I have a table that tops out at about 350 rows and am noticing a fair amount of time being taken for it to render.
For the initial render I'm hiding the table behind a loading screen so there's no real issue there, but for subsequent redraws on searches or additions/deletions it can cause the whole page to lock up whilst it renders. This only lasts for about a second, but looking at other posts on the forum it would appear I shouldn't have any slowdown for this number of rows?
I am doing quite a lot of logic in the drawCallback
callback, which may well be the culprit, but I'm hoping someone can shed some light on any optimisations I can make to help speed it up.
Example link is here, this is a snapshot of my current table with any sensitive information removed. This particular set of data has 260~ rows of data.
The delay I'm talking about is mainly noticeable when swapping from a filtered view back to all records.
If anyone has any further questions please let me know.
Thanks,
Dan
Replies
if you rename the callback for a moment, your table renders much faster. You probably need to examine ways to make it more efficient
Yes, I thought that might be the issue. I have already re-written the whole function once trying to make it more efficient, if anyone has any advice it would be greatly appreciated!

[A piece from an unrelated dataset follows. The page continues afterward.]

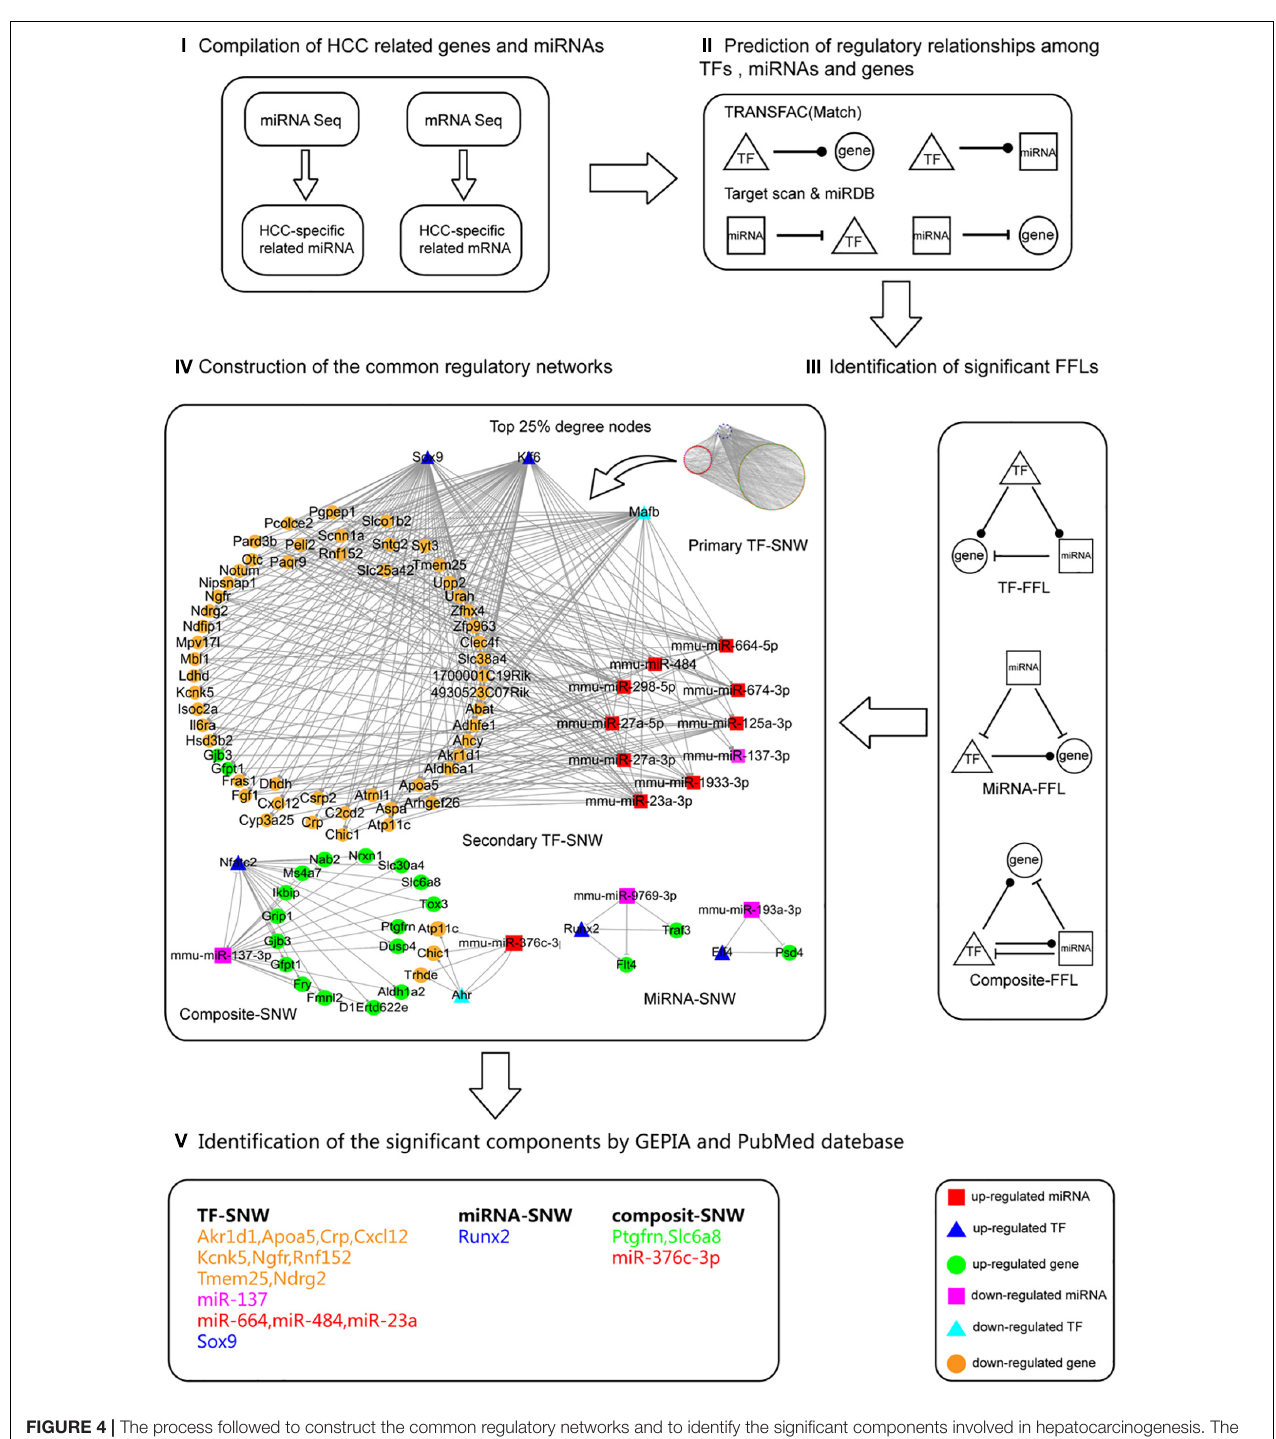
FIGURE 4 | The process followed to construct the common regulatory networks and to identify the significant components involved in hepatocarcinogenesis. The process followed contained five steps. (I) Data compilation. The HCC commonly related miRNAs [38 up-regulated (T > P = W); 5 down-regulated (T < P = W)] and mRNAs [646 up-regulated (T > P = W); 323 down-regulated (T < P = W)] in both males and females were selected for further analysis. (II) Prediction of the regulatory relationships between TFs, miRNAs, and genes. The four regulatory relationships include TF-gene, TF-miRNA, miRNA-gene, miRNA-TF. (III) Identification of significant FFLs. Based on the above regulatory relationships, the significant 3-node FFLs were identified. (IV) Construction of the shared regulatory networks. These FFLs were categorized into TF, miRNA, and composite sub-networks (SNWs). Among these three SNWs, TF-SNW is the most redundant. By using the hub definition method, we determined the top 25% degree nodes of genes, miRNAs, and TFs as the member of secondary TF-SNW to focus on the most significant components. (V) Identification of the significant components using GEPIA and PubMed database. All nodes in the three SNWs (secondary TF-SNW, miRNA-SNW, composite-SNW) were filtered based on the GEPIA and PubMed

What is the source of the data?
The data is being bought in on the initial page load by my framework, so as far as DataTables is concerned is just standard, hard coded HTML.
I'm creating the table with the most up to date information my server has, then any subsequent changes are being made via the DataTables API when it receives information via WebSockets.
It looks like you're doing a lot of work on multiple columns in the function. The first thing I think I would do is to split each column processing off to it's own render function -https://datatables.net/reference/option/columns.render
The problem with that is that I'm not actually making any changes to the columns, simply using the data I get back to populate the additional rows I'm adding in. (Such as the daily totals and the date separators). Unless I'm mistaken, using
columns.render()
won't help with that?I would suggest that you use the RowGroup extension. With it you can define two simple callbacks - the header and footer for the group, and that will give you all the information you need to create the header and footer.
Looking at the Chrome profile trace, a draw is taking 593mS on my machine, with 535mS of that in the draw callback. So it is that grouping that you want to resolve.
Also, don't add and remove event handlers in the draw callback. Just use a single delegated event handler.